## Diagram: Comparison of Standard RLVR vs. MEL (Ours) Reinforcement Learning Architectures
### Overview
The image compares two reinforcement learning (RL) architectures:
- **(a) Standard RLVR**: A linear decision tree with reward-based feedback (Reward=1/0) and trajectory-level optimization.
- **(b) MEL (Ours)**: A modified architecture with bifurcation points, meta-experience integration, and knowledge-level optimization.
### Components/Axes
1. **Nodes**:
- **Green circles**: Represent states/actions with Reward=1.
- **Red circles**: Represent states/actions with Reward=0.
- **Dashed box**: Highlights a bifurcation point in MEL.
2. **Arrows**:
- **Solid arrows**: Indicate encouragement of trajectory-level optimization (green).
- **Dashed arrows**: Indicate suppression of trajectory-level optimization (red).
- **Dotted arrow**: Connects MEL to "Meta-Experience" (yellow cloud).
3. **Icons**:
- **Robot (a)**: Frowning face with X marks (failure state).

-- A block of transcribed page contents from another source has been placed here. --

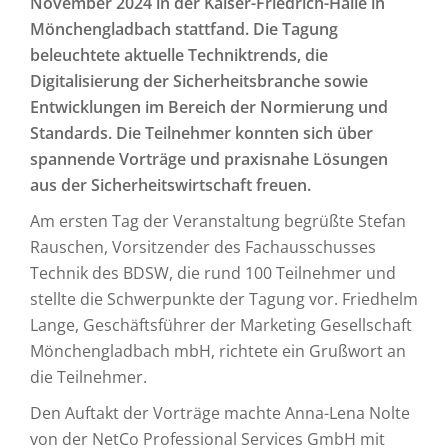
November 2024 in der Kaiser-Friedrich-Halle in
Mönchengladbach stattfand. Die Tagung
beleuchtete aktuelle Techniktrends, die
Digitalisierung der Sicherheitsbranche sowie
Entwicklungen im Bereich der Normierung und
Standards. Die Teilnehmer konnten sich über
spannende Vorträge und praxisnahe Lösungen
aus der Sicherheitswirtschaft freuen.
Am ersten Tag der Veranstaltung begrüßte Stefan
Rauschen, Vorsitzender des Fachausschusses
Technik des BDSW, die rund 100 Teilnehmer und
stellte die Schwerpunkte der Tagung vor. Friedhelm
Lange, Geschäftsführer der Marketing Gesellschaft
Mönchengladbach mbH, richtete ein Grußwort an
die Teilnehmer.
Den Auftakt der Vorträge machte Anna-Lena Nolte
von der NetCo Professional Services GmbH mit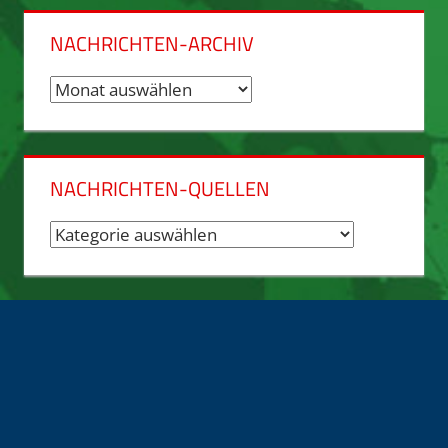
NACHRICHTEN-ARCHIV
Nachrichten-
Archiv
NACHRICHTEN-QUELLEN
Nachrichten-
Quellen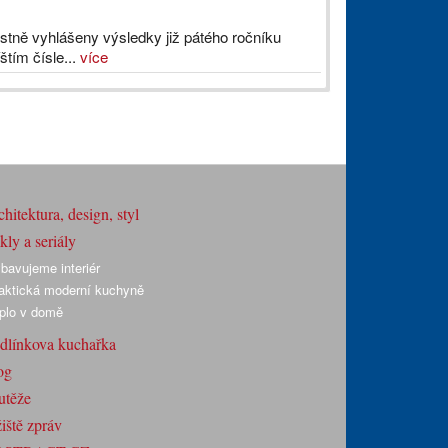
tně vyhlášeny výsledky již pátého ročníku
tím čísle...
více
hitektura, design, styl
ly a seriály
bavujeme interiér
aktická moderní kuchyně
plo v domě
dlínkova kuchařka
og
utěže
iště zpráv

- **Robot (b)**: Smiling face with a lightbulb (success/insight state).
4. **Text Labels**:
- **Standard RLVR (a)**:
- "Encourage Trajectory-Level optimization" (green arrow).
- "Suppress Trajectory-Level optimization" (red arrow).
- **MEL (b)**:
- "Encourage Trajectory-Level optimization" (green arrow).
- "Suppress Trajectory-Level optimization" (red arrow).
- "Meta-Experience (bifurcation point, critique, heuristic)" (yellow cloud).
- "Knowledge-level optimization" (arrow from cloud to robot).
### Detailed Analysis
- **Standard RLVR (a)**:
- Linear flow: Question (Q) → State/Action → Reward feedback (1/0).
- Direct encouragement/suppression of trajectory-level optimization based on rewards.
- Robot icon reflects failure (X marks, sad face).
- **MEL (b)**:
- Bifurcation point introduces meta-experience (critique, heuristic).
- Dotted arrow links meta-experience to knowledge-level optimization.
- Robot icon reflects success (smile, lightbulb).
### Key Observations
1. **Bifurcation in MEL**: The dashed box in (b) introduces a decision point absent in (a), enabling adaptive feedback.
2. **Meta-Experience**: Explicitly modeled in MEL, integrating critique and heuristic reasoning for optimization.
3. **Reward Handling**: Both architectures use Reward=1/0, but MEL adds meta-experience to refine optimization.
4. **Robot Symbolism**: Visual contrast between failure (a) and success (b) emphasizes MEL’s improved outcomes.
### Interpretation
The diagram illustrates how MEL enhances Standard RLVR by:
1. **Incorporating Meta-Experience**: The yellow cloud represents higher-level reasoning (bifurcation, critique, heuristic), enabling the system to learn from past experiences rather than relying solely on immediate rewards.
2. **Knowledge-Level Optimization**: The dotted arrow suggests that meta-experience informs broader, systemic improvements beyond trajectory-specific adjustments.
3. **Adaptive Suppression**: The dashed red arrow in (b) implies dynamic suppression of suboptimal trajectories, guided by meta-experience.
This architecture addresses the limitations of Standard RLVR by introducing hierarchical learning, where meta-experience acts as a feedback loop to refine both trajectory and knowledge-level decisions. The robot icons symbolize the practical outcomes: MEL achieves success through integrated reasoning, while Standard RLVR remains constrained by linear, reward-driven optimization.